(EXERCISE):
Take from the entries below the stretch from the line with "Brazosport College" through the line with "The delivery method(s)", and return it exactly, leaving the pictures out.

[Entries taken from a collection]
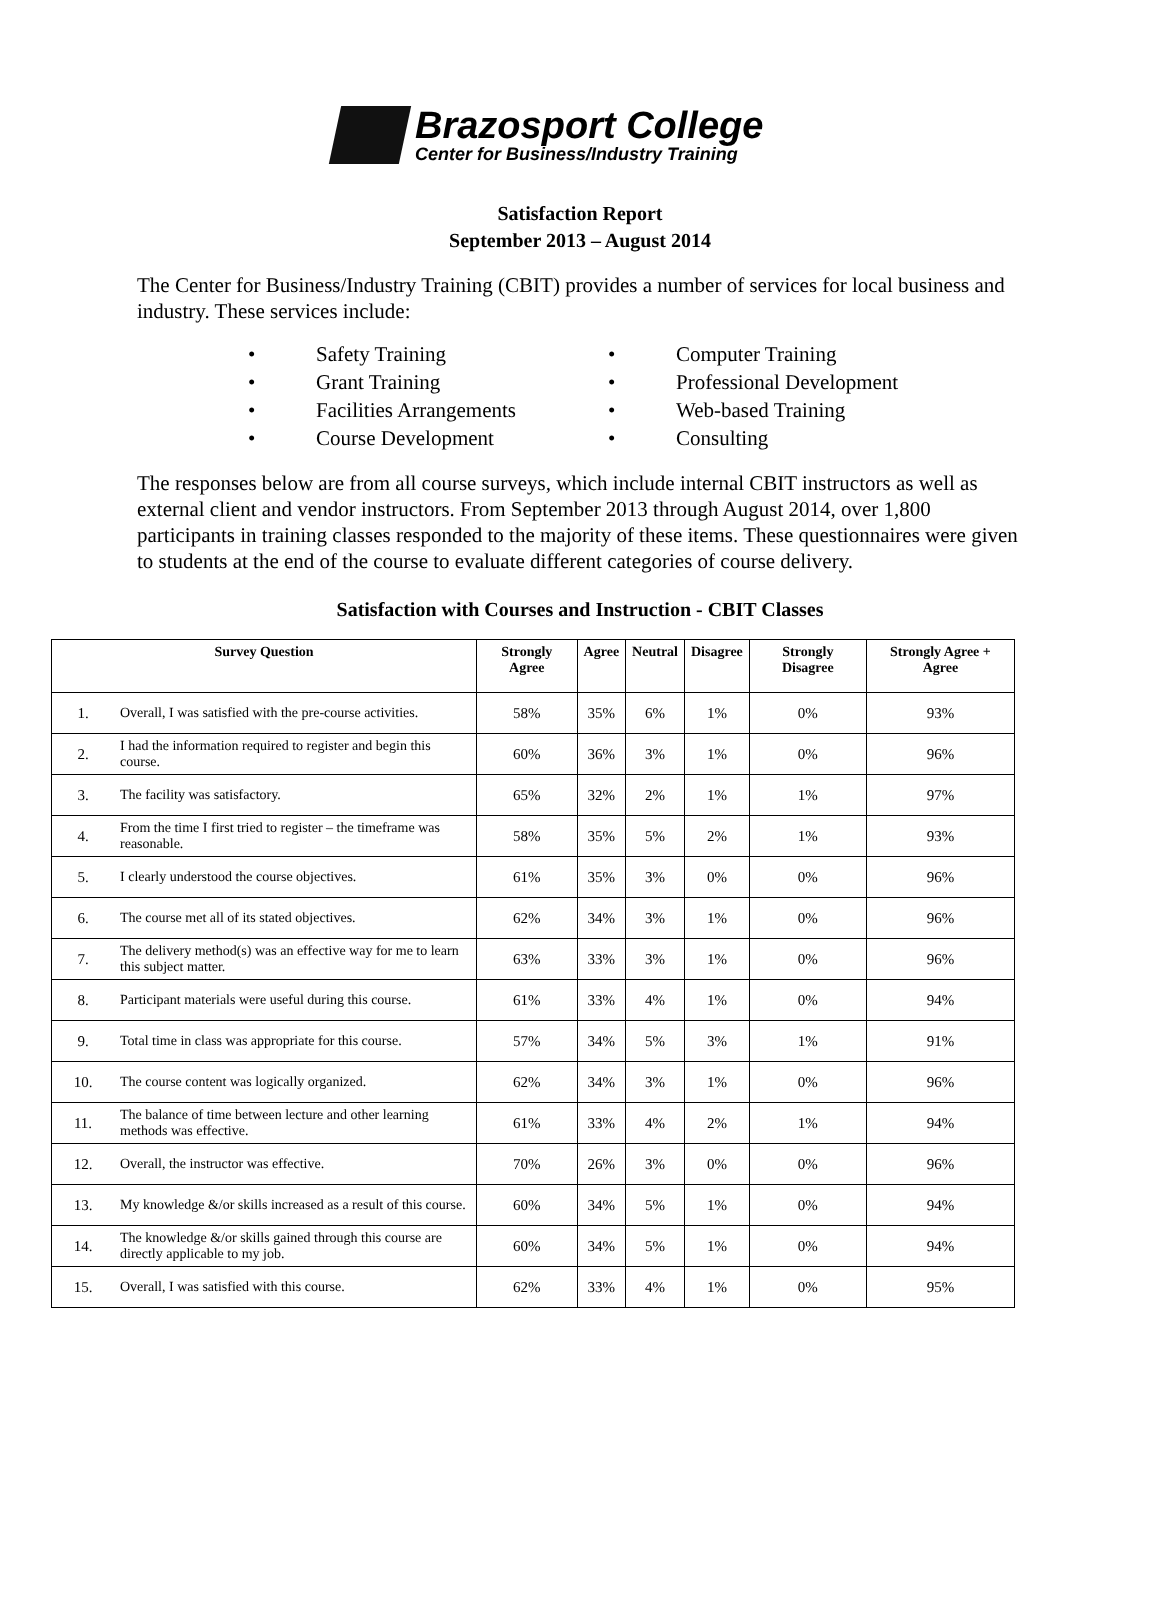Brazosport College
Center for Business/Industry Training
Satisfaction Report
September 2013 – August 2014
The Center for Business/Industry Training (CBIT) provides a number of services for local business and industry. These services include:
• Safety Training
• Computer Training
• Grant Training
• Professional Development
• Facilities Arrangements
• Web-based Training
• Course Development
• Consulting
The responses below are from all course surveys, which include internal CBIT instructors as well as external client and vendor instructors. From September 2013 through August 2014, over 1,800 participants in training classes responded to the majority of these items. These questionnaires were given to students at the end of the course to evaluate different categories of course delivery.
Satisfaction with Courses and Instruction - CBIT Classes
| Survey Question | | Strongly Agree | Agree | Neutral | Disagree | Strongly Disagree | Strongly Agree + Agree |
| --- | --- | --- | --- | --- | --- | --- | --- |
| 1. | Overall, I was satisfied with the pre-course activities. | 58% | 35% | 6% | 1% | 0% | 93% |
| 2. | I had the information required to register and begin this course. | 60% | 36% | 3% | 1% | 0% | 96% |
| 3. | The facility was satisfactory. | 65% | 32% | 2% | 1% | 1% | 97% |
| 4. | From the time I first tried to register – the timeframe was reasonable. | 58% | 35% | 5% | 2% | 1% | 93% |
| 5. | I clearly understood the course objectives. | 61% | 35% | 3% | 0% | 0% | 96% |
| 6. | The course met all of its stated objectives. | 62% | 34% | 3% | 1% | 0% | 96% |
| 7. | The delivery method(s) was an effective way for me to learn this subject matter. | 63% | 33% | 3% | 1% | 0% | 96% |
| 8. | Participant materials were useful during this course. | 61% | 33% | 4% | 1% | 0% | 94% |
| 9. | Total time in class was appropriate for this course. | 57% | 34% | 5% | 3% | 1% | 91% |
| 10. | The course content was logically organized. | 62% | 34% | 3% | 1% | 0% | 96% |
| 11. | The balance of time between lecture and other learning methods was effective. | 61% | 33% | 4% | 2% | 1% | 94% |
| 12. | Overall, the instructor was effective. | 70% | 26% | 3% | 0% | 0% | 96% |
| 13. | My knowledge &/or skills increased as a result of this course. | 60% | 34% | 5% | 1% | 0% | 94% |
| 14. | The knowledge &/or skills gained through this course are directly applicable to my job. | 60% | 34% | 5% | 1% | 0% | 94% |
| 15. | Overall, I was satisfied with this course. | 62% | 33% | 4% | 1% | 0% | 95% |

--

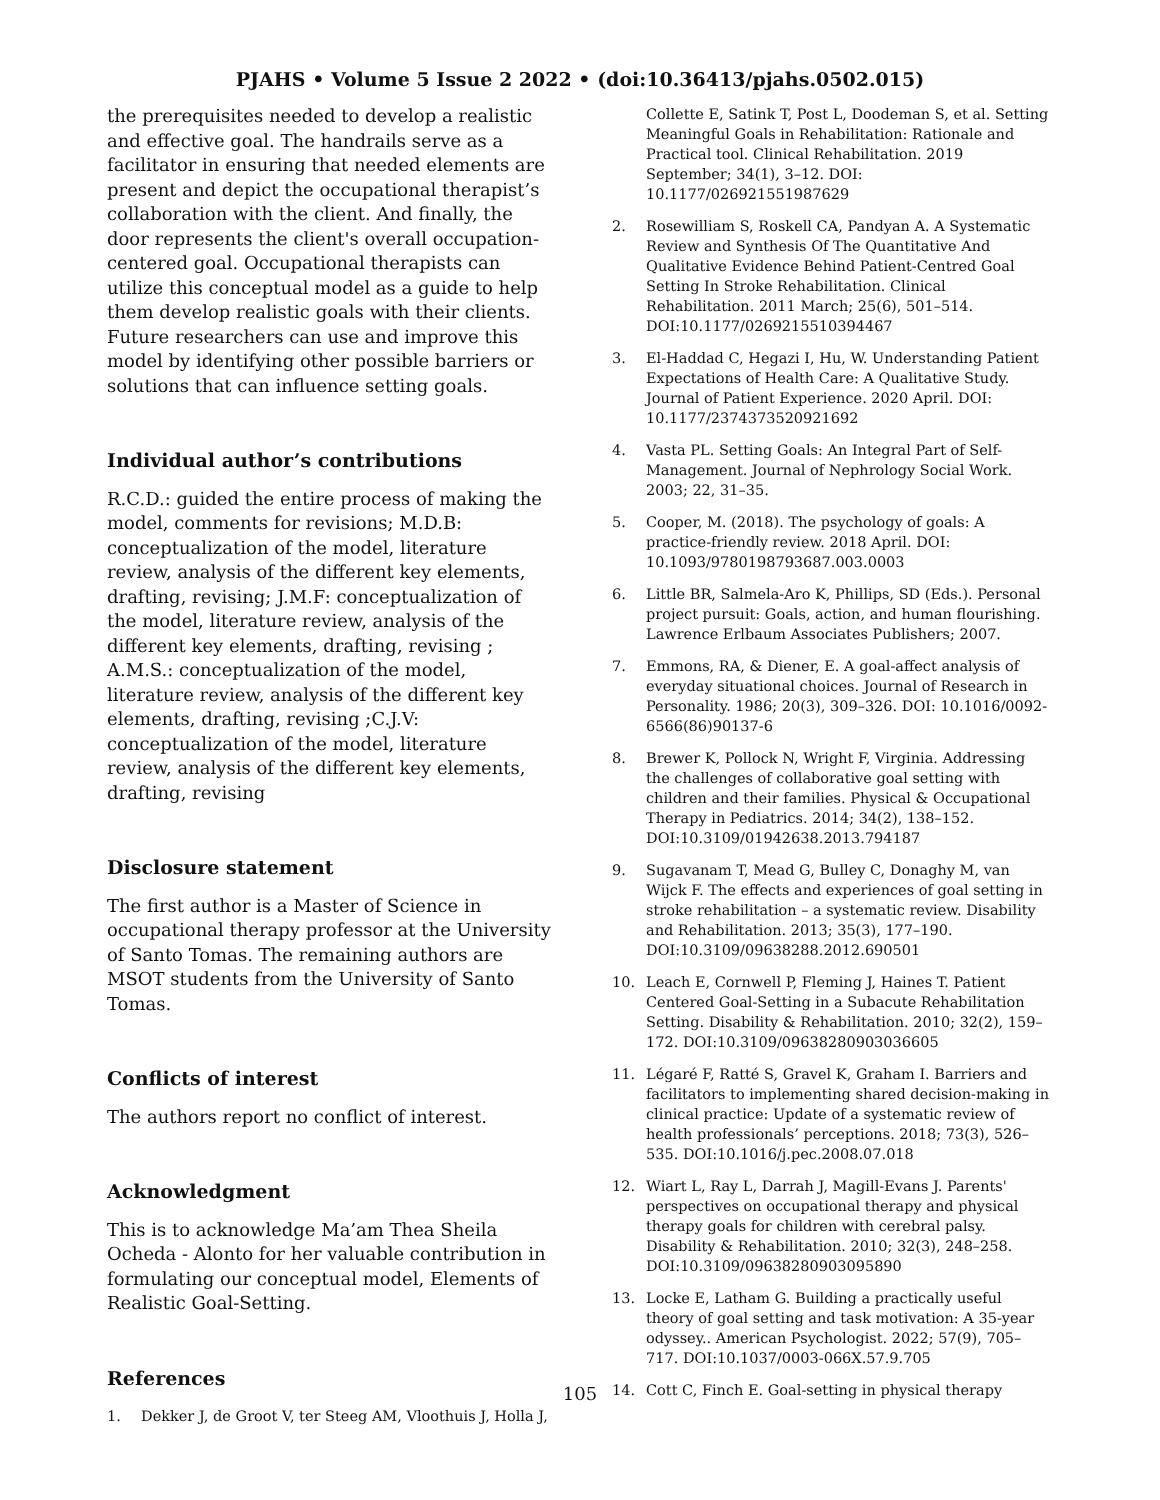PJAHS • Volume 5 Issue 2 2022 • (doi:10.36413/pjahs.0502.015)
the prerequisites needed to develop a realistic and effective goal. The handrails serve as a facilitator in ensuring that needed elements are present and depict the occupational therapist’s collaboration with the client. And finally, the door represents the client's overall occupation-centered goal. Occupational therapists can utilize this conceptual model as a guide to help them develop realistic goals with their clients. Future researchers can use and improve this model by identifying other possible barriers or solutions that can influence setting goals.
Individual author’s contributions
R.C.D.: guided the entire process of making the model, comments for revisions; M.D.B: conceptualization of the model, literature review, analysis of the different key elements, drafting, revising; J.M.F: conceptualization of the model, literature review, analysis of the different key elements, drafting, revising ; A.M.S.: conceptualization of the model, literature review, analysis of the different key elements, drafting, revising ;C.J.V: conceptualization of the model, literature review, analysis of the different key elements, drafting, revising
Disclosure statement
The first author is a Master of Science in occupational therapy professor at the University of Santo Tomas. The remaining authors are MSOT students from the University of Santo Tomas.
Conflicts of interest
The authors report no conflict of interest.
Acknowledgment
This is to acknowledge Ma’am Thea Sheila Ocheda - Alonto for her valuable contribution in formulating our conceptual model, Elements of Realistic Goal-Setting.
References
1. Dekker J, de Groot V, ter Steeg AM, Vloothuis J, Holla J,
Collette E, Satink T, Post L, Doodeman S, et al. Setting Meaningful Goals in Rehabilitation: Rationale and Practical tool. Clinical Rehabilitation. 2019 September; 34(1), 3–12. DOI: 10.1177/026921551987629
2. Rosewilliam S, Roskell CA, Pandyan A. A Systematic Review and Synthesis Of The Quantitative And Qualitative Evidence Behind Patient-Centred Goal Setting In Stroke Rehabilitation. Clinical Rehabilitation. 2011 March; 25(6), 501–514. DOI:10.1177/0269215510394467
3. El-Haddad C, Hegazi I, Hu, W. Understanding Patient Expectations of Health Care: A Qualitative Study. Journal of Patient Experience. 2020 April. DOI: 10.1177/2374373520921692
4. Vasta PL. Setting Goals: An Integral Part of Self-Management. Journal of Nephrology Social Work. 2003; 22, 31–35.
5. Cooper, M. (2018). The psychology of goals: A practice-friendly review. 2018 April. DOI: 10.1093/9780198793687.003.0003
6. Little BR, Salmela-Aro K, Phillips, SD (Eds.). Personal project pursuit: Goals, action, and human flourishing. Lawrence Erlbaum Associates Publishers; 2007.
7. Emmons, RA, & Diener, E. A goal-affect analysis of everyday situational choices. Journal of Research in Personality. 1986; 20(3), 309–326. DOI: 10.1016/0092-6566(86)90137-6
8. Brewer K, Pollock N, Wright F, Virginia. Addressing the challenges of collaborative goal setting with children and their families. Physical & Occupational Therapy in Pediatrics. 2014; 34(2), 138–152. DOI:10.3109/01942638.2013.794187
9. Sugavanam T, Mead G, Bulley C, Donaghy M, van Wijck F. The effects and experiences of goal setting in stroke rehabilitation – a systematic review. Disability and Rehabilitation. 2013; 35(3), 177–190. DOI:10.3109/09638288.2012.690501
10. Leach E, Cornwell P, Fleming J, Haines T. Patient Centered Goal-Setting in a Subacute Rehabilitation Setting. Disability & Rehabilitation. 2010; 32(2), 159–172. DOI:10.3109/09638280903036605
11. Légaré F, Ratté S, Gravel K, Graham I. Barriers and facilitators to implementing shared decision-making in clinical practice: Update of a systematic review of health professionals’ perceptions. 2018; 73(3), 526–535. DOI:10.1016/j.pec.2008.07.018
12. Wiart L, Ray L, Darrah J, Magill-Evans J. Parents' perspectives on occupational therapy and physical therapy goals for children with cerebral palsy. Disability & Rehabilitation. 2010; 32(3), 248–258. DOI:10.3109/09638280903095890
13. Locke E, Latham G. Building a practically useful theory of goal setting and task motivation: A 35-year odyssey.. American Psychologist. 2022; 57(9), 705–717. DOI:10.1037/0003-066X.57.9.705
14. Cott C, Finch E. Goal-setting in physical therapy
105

(SOLVED PROBLEM):
Brazosport College
Center for Business/Industry Training
Satisfaction Report
September 2013 – August 2014
The Center for Business/Industry Training (CBIT) provides a number of services for local business and industry. These services include:
• Safety Training
• Computer Training
• Grant Training
• Professional Development
• Facilities Arrangements
• Web-based Training
• Course Development
• Consulting
The responses below are from all course surveys, which include internal CBIT instructors as well as external client and vendor instructors. From September 2013 through August 2014, over 1,800 participants in training classes responded to the majority of these items. These questionnaires were given to students at the end of the course to evaluate different categories of course delivery.
Satisfaction with Courses and Instruction - CBIT Classes
| Survey Question | | Strongly Agree | Agree | Neutral | Disagree | Strongly Disagree | Strongly Agree + Agree |
| --- | --- | --- | --- | --- | --- | --- | --- |
| 1. | Overall, I was satisfied with the pre-course activities. | 58% | 35% | 6% | 1% | 0% | 93% |
| 2. | I had the information required to register and begin this course. | 60% | 36% | 3% | 1% | 0% | 96% |
| 3. | The facility was satisfactory. | 65% | 32% | 2% | 1% | 1% | 97% |
| 4. | From the time I first tried to register – the timeframe was reasonable. | 58% | 35% | 5% | 2% | 1% | 93% |
| 5. | I clearly understood the course objectives. | 61% | 35% | 3% | 0% | 0% | 96% |
| 6. | The course met all of its stated objectives. | 62% | 34% | 3% | 1% | 0% | 96% |
| 7. | The delivery method(s) was an effective way for me to learn this subject matter. | 63% | 33% | 3% | 1% | 0% | 96% |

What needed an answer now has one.